I wasn’t grateful for the car that was waiting in the parking garage, or the money in my purse to pay the parking fee. I wasn’t grateful for the work to which I returned that afternoon that makes my heart sing, I wasn’t grateful for my gifts that made our conversation about ministry over lunch valuable to my hostess. I only saw what I lacked and not what God had given me. I only focused on what I wished that I had instead of the other kinds of grace that surrounded me. I want you to take just one minute and write down on your bulletin, or list in your mind, the times you have been envious just this past week. What were you envious of? What do you wish you had instead of what you do have in resources, gifts, or graces?

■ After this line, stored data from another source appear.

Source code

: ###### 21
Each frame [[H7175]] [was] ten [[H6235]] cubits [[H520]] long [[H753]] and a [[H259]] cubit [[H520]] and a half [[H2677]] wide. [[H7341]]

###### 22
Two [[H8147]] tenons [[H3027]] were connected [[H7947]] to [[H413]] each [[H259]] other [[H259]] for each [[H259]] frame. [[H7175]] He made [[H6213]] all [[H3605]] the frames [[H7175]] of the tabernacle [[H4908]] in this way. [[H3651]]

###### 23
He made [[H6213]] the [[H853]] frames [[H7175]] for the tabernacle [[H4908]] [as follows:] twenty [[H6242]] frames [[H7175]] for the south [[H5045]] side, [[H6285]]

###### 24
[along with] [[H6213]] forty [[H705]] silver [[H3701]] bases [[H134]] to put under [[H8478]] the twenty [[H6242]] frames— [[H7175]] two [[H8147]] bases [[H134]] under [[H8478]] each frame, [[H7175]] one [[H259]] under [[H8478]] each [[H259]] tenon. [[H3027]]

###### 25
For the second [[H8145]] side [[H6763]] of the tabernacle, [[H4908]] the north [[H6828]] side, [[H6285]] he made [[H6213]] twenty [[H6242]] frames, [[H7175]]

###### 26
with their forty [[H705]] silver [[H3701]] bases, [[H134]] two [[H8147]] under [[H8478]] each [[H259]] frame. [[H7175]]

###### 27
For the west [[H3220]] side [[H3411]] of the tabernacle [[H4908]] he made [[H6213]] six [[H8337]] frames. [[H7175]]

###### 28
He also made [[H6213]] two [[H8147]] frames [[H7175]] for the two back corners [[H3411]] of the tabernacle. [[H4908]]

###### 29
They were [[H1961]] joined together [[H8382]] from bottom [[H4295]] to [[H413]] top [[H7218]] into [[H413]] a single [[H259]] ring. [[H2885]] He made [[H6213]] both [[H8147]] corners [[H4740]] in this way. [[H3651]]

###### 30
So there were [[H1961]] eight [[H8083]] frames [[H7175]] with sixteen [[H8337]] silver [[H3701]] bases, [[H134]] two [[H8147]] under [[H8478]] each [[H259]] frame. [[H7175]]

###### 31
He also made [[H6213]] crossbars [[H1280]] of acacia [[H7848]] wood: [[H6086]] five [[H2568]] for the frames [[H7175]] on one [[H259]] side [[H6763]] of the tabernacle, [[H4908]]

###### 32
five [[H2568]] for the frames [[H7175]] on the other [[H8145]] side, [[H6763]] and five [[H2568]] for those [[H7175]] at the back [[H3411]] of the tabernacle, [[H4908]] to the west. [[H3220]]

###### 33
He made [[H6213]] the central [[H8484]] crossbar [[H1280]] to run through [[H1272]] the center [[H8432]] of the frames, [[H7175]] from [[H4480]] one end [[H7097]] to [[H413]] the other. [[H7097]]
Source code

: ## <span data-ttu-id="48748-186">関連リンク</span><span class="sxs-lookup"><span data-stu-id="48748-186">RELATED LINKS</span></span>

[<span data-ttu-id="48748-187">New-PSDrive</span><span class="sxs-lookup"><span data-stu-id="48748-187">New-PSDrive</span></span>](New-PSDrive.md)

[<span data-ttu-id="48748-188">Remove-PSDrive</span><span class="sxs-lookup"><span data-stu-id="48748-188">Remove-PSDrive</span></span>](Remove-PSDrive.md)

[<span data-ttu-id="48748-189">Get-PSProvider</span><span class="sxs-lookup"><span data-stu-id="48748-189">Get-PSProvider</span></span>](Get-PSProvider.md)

Back to the wedding. I spent the two days of the rehearsal and wedding often standing next to the wedding hostess, a lovely woman with whom I was in a prayer and study group for three years. We had a chance to catch up on what had happened in our lives over the previous seven years. With each change in her life, Mary added, “We are so blessed! God has been good.” It was like a refrain in a song. Over and over again, “We are so blessed! God has been good.” Mary’s song of thanksgiving was woven in with the groom’s. Very different life circumstances, but one faithful and generous God whose love cannot be diminished even by our lack of recognition. Even when envy clouds our eyes, God is faithful. Even when our health fails, God is faithful. Even when we are doing well and forget that God is the source of our life and all that we have, God is faithful. Even when the future is uncertain, and we are afraid, God is faithful. Let us give God thanks and praise.
Let us pray.
God of grace and mercy,
You are the source of every good gift.
You clothe the lilies of the field,
You feed the birds of the air,
And you care as much for each one of us.
We ask you to lift the burdens we carry about our well-being,
Grant us peace in our hearts
And reliance on your provision
That we may be free from worry
And generous with our time, talents, and resources.